#### [RECORDS PROVIDED]
------------------------------
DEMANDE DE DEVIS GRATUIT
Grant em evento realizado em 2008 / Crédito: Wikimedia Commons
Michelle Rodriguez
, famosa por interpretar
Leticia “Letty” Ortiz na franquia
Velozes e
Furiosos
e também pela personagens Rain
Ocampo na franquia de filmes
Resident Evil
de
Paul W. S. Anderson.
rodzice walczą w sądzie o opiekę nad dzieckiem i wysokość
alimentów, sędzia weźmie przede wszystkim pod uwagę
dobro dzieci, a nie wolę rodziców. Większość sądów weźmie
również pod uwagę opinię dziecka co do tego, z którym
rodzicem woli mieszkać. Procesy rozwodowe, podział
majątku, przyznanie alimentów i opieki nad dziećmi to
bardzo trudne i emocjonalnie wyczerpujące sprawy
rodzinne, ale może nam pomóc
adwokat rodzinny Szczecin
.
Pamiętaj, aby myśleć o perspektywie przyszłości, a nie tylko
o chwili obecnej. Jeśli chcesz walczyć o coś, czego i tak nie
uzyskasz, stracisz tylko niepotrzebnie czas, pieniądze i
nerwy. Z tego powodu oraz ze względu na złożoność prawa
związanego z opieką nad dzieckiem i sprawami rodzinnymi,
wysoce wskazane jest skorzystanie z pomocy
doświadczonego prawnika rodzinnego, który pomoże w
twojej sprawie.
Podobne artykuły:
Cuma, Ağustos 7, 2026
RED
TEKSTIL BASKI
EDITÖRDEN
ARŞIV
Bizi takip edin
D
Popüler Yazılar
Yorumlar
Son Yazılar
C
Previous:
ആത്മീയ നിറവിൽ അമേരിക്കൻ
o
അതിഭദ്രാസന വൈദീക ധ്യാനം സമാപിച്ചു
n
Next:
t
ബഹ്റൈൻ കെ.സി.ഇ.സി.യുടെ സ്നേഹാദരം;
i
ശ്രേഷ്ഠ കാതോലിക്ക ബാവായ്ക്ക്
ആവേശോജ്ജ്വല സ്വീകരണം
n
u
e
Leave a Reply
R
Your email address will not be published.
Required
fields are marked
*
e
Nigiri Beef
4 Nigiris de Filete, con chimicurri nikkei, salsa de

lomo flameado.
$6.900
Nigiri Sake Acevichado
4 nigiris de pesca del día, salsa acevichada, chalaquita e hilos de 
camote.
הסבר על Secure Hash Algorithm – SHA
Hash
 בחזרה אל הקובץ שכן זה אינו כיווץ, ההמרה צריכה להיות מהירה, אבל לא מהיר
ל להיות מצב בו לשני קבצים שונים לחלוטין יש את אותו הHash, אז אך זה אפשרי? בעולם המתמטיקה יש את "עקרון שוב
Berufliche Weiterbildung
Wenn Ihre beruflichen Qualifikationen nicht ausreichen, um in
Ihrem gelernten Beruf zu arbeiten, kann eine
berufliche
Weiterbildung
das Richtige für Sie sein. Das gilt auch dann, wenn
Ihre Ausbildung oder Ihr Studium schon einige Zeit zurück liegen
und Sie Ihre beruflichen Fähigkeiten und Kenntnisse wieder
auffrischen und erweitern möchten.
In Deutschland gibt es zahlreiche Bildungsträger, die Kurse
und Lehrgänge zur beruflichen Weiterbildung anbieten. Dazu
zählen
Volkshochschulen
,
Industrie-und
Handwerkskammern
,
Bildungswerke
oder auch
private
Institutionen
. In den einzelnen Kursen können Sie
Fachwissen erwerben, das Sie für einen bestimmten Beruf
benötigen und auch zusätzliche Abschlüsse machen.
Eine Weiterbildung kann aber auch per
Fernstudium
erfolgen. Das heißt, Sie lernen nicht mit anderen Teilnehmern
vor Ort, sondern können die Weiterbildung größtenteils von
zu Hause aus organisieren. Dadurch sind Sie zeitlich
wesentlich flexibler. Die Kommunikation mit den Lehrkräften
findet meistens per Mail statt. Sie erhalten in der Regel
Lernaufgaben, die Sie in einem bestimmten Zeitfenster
------------------------------
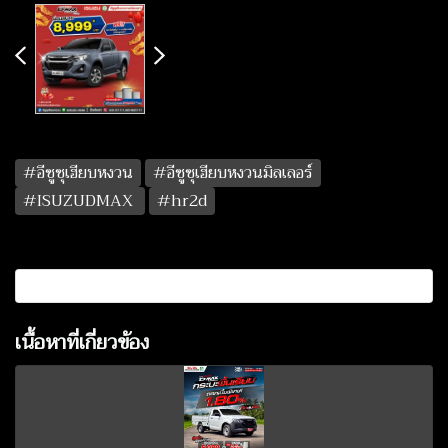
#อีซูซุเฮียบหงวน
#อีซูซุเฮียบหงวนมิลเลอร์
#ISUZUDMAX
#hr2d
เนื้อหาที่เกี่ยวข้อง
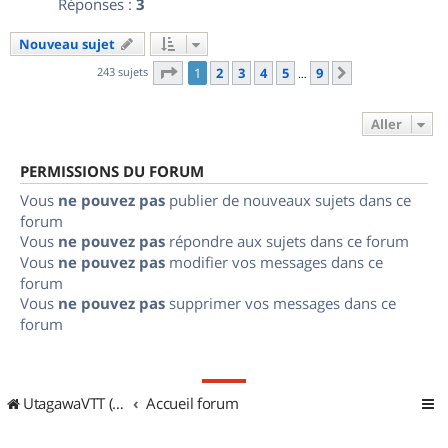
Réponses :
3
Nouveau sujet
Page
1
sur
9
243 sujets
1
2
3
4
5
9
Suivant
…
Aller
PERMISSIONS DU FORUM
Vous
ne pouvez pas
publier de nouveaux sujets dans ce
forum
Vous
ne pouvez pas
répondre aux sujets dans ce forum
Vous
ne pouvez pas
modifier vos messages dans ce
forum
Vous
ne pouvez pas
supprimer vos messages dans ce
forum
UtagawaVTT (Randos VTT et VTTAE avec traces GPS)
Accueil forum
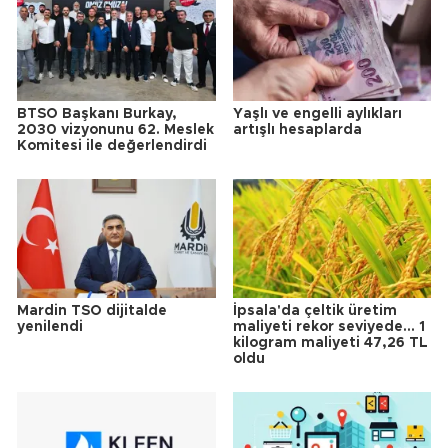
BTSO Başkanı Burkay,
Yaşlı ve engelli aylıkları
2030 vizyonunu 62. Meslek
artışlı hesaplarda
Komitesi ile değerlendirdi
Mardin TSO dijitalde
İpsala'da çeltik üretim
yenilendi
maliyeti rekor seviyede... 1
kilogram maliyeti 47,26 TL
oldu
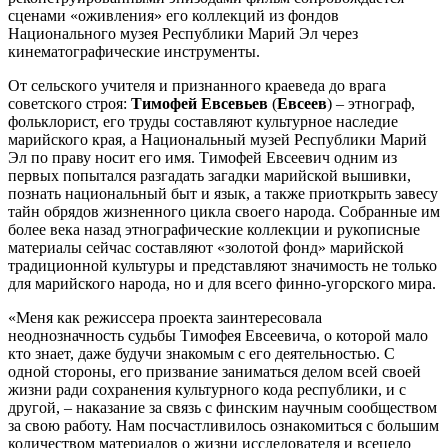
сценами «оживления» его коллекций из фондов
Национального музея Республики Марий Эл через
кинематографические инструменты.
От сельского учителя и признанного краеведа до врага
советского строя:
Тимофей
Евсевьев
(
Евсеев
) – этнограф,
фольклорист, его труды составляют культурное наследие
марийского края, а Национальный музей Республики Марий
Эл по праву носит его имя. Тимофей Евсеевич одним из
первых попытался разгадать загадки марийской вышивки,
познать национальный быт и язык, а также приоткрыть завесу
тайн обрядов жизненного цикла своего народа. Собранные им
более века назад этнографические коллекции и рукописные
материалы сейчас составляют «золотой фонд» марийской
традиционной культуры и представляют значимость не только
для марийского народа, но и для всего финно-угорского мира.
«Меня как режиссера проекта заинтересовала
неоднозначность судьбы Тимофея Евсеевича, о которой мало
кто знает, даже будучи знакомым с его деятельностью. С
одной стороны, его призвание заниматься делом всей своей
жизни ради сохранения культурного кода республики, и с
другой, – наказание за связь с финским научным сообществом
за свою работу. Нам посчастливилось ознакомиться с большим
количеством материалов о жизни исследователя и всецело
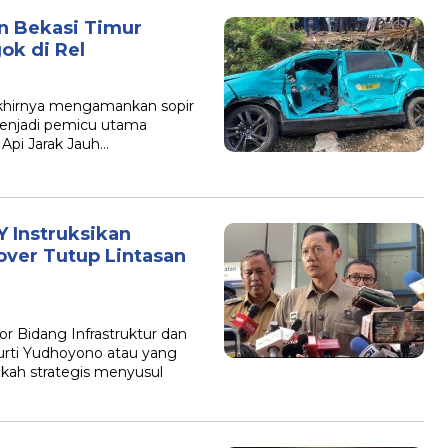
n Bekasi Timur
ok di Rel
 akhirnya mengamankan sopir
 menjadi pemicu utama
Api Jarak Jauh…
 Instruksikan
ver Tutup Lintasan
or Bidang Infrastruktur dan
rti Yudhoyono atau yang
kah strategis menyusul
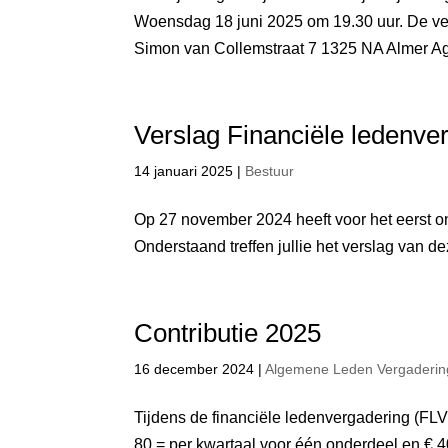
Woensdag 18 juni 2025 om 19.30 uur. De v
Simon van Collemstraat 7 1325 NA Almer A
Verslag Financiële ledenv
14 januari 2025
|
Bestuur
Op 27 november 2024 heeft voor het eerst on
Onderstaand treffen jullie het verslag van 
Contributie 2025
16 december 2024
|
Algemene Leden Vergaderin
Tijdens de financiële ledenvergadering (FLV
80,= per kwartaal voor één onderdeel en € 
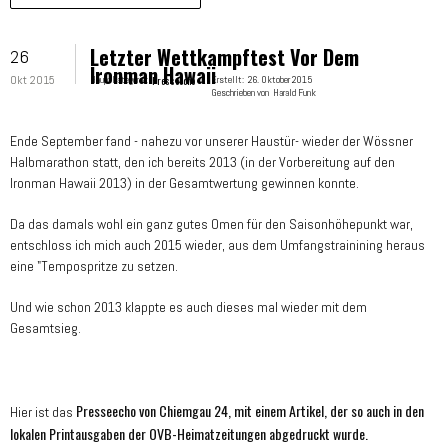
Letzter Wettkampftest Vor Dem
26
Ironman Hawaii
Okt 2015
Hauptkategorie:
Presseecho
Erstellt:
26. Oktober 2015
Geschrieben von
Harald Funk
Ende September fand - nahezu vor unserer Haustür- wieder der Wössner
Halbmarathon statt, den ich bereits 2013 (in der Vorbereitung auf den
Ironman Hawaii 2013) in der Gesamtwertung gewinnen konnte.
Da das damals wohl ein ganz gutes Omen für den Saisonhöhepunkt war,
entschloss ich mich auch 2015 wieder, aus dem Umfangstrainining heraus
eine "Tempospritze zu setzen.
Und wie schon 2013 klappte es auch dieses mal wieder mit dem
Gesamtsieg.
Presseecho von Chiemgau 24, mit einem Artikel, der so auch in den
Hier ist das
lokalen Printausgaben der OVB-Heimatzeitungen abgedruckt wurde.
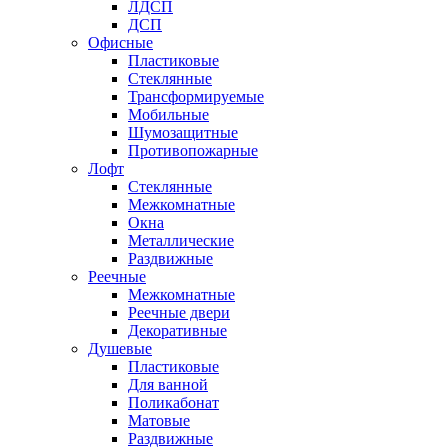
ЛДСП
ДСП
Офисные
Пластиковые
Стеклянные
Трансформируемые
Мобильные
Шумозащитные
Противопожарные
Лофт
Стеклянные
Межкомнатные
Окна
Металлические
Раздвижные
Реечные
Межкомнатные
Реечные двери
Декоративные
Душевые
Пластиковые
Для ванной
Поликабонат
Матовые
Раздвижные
------------------------------
#### [WHAT YOU NEED TO DO]
Format the lines of the material from the line containing "DEMANDE DE DEVIS GRATUIT" through the line containing "Paul W. S. Anderson.", both included, as a JSON list of strings with one string per line. Leave out blank lines.

#### [ANSWER BELOW]
[
  "DEMANDE DE DEVIS GRATUIT",
  "Grant em evento realizado em 2008 / Crédito: Wikimedia Commons",
  "Michelle Rodriguez",
  ", famosa por interpretar",
  "Leticia “Letty” Ortiz na franquia",
  "Velozes e",
  "Furiosos",
  "e também pela personagens Rain",
  "Ocampo na franquia de filmes",
  "Resident Evil",
  "de",
  "Paul W. S. Anderson."
]